- _EXERCISE OBJECTIVE_
Set out every line of the material below as a Markdown table with the columns No. and Text, numbering the lines in order and skipping any blank ones. Leave the pictures out of the table.

* * * * *

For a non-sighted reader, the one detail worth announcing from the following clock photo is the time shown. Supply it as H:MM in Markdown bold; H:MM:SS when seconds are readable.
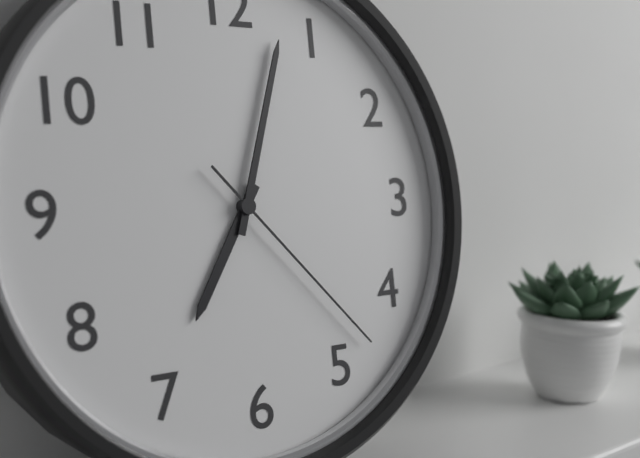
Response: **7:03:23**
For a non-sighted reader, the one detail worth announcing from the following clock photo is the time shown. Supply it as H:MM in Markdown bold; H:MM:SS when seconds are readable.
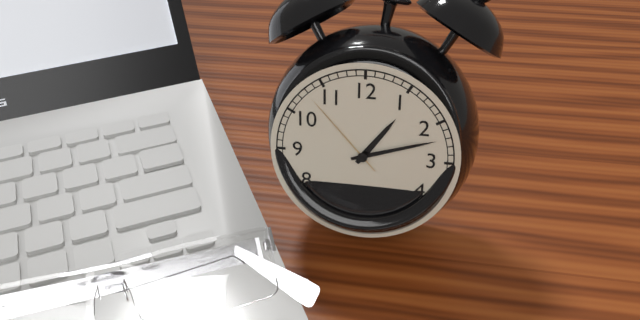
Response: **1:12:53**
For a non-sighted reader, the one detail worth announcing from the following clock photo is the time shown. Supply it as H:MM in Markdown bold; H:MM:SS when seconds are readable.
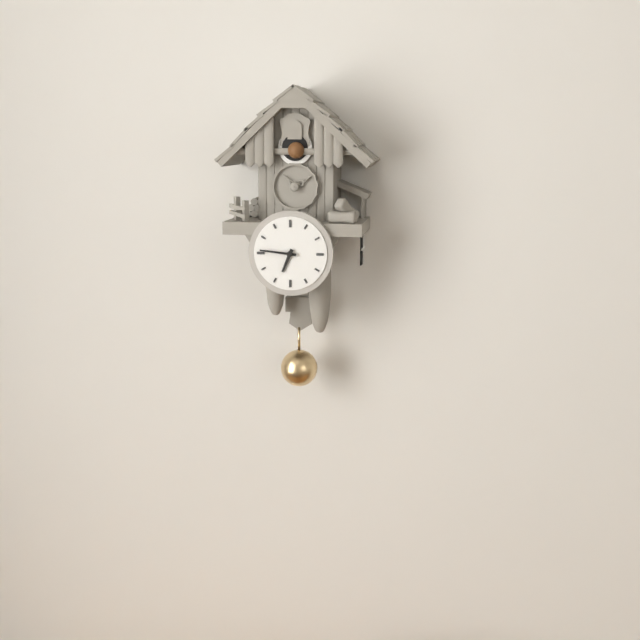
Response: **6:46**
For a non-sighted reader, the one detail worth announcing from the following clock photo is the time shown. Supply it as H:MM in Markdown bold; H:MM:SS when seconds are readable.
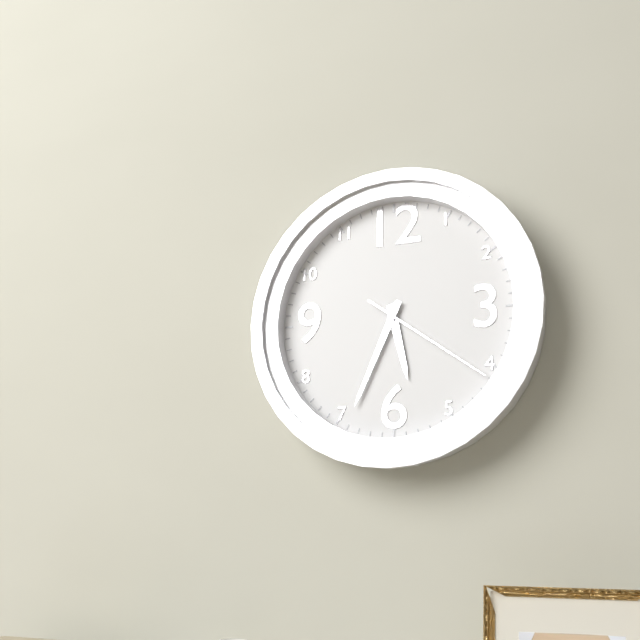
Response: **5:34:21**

* * * * *

- _OUTPUT_
| No. | Text |
|---|---|
| 1 | For a non-sighted reader, the one detail worth announcing from the following clock photo is the time shown. Supply it as H:MM in Markdown bold; H:MM:SS when seconds are readable. |
| 2 | Response: **7:03:23** |
| 3 | For a non-sighted reader, the one detail worth announcing from the following clock photo is the time shown. Supply it as H:MM in Markdown bold; H:MM:SS when seconds are readable. |
| 4 | Response: **1:12:53** |
| 5 | For a non-sighted reader, the one detail worth announcing from the following clock photo is the time shown. Supply it as H:MM in Markdown bold; H:MM:SS when seconds are readable. |
| 6 | Response: **6:46** |
| 7 | For a non-sighted reader, the one detail worth announcing from the following clock photo is the time shown. Supply it as H:MM in Markdown bold; H:MM:SS when seconds are readable. |
| 8 | Response: **5:34:21** |